▶ **Material shown**

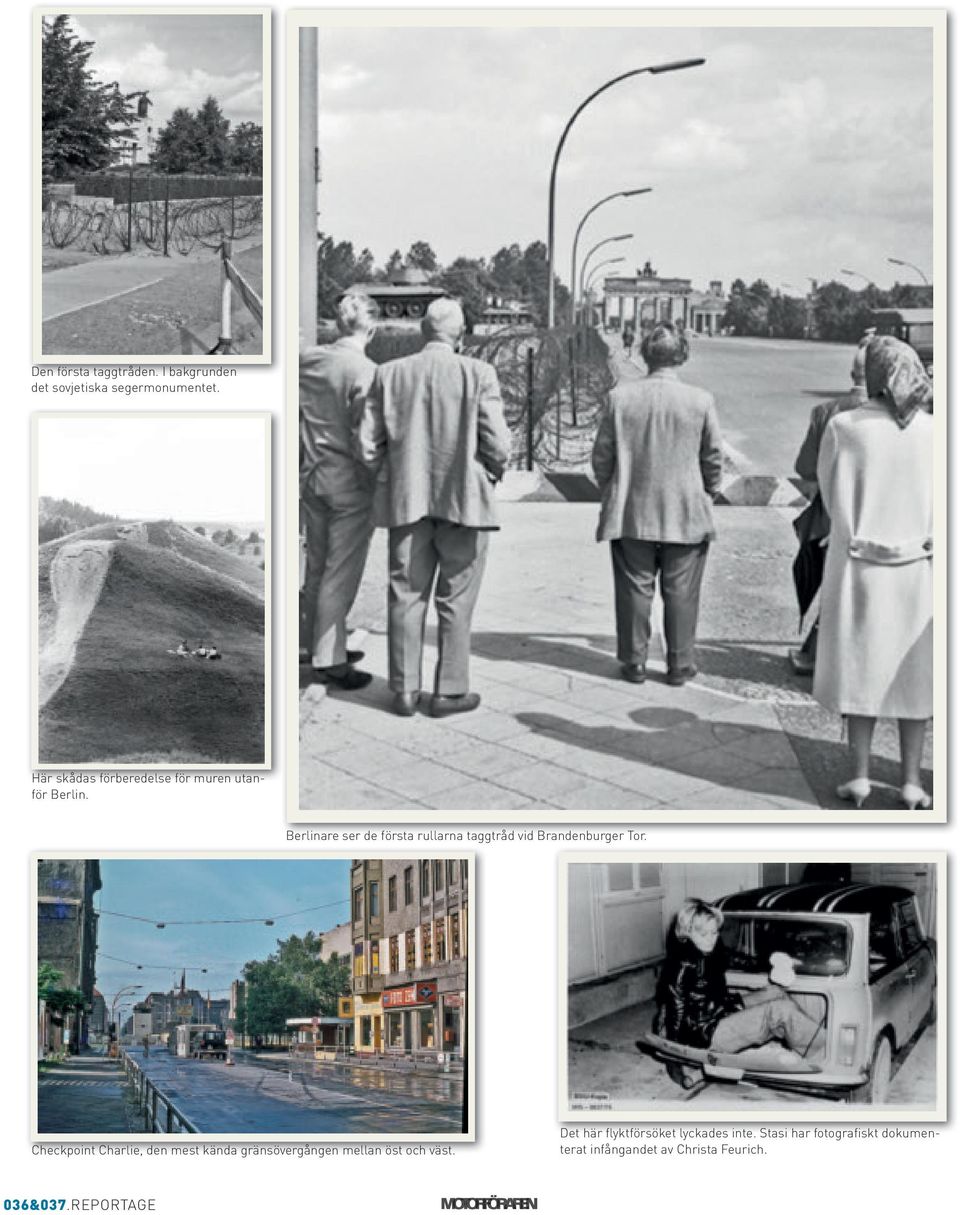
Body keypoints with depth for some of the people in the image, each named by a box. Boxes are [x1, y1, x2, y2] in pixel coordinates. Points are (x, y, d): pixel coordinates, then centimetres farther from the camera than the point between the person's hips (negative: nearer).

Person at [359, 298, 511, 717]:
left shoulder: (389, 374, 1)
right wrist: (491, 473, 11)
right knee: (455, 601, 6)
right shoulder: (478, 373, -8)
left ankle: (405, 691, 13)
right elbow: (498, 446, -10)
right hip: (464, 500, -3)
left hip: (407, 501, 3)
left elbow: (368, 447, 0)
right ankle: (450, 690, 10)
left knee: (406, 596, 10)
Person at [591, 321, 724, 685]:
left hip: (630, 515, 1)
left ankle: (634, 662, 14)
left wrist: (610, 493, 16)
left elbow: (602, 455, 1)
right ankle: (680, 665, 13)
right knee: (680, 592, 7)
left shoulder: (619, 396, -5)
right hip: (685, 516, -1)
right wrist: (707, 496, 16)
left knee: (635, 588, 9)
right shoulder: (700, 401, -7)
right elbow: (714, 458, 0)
---
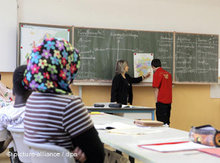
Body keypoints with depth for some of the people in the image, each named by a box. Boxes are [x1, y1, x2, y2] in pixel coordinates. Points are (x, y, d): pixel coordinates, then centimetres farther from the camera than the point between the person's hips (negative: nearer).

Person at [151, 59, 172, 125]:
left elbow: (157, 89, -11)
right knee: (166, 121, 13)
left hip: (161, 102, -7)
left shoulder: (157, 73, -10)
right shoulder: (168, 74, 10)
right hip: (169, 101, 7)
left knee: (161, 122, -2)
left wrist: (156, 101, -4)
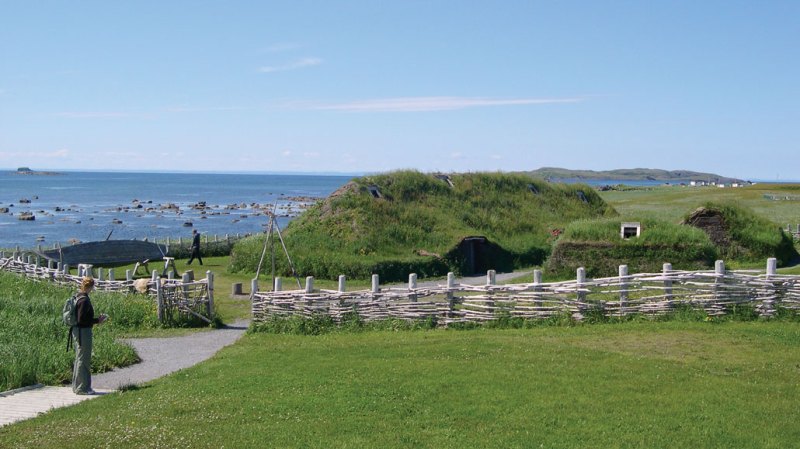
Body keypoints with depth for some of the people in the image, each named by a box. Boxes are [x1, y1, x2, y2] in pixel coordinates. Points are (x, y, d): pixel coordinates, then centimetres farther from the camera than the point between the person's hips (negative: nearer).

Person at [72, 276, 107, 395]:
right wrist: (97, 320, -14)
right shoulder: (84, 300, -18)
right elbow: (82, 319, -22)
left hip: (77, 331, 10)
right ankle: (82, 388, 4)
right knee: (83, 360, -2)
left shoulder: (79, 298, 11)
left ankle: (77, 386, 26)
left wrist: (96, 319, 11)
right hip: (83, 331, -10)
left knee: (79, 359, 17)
* * *
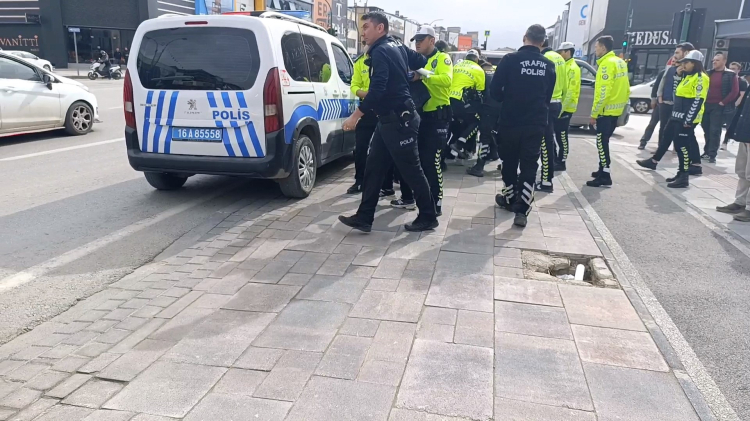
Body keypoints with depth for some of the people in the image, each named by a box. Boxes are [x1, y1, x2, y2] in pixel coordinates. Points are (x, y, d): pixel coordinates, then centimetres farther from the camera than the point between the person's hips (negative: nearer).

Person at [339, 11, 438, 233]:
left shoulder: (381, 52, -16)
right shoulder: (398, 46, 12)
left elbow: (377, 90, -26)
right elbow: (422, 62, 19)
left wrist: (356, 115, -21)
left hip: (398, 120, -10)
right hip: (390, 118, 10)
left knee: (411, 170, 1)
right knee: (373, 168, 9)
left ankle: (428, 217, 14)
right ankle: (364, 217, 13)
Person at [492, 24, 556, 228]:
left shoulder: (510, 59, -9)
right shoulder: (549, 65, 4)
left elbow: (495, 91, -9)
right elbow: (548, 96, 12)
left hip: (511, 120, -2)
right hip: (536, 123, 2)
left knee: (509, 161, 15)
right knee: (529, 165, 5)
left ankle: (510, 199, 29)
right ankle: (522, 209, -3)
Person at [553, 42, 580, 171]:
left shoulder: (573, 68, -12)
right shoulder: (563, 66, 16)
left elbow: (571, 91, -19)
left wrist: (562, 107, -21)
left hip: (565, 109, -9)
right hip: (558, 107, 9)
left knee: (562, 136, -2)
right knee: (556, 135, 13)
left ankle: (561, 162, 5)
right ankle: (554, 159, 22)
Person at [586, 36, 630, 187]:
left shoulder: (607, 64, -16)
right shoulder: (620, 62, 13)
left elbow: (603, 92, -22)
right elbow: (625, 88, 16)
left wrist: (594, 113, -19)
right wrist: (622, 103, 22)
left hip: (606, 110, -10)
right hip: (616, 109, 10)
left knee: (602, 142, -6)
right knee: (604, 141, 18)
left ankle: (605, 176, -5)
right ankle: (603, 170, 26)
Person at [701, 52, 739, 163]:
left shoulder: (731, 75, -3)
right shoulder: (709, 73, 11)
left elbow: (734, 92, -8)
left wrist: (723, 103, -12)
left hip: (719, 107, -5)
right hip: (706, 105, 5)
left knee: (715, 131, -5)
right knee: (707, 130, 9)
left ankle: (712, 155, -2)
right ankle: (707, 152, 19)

▶ **What is required**
Going back over the entries above, copy word for word every line from the one that has "left hip: (407, 501, 3)" on through the one that has "right elbow: (714, 458, 0)".

▶ **Task result**
left hip: (407, 501, 3)
left elbow: (368, 447, 0)
right ankle: (450, 690, 10)
left knee: (406, 596, 10)
Person at [591, 321, 724, 685]:
left hip: (630, 515, 1)
left ankle: (634, 662, 14)
left wrist: (610, 493, 16)
left elbow: (602, 455, 1)
right ankle: (680, 665, 13)
right knee: (680, 592, 7)
left shoulder: (619, 396, -5)
right hip: (685, 516, -1)
right wrist: (707, 496, 16)
left knee: (635, 588, 9)
right shoulder: (700, 401, -7)
right elbow: (714, 458, 0)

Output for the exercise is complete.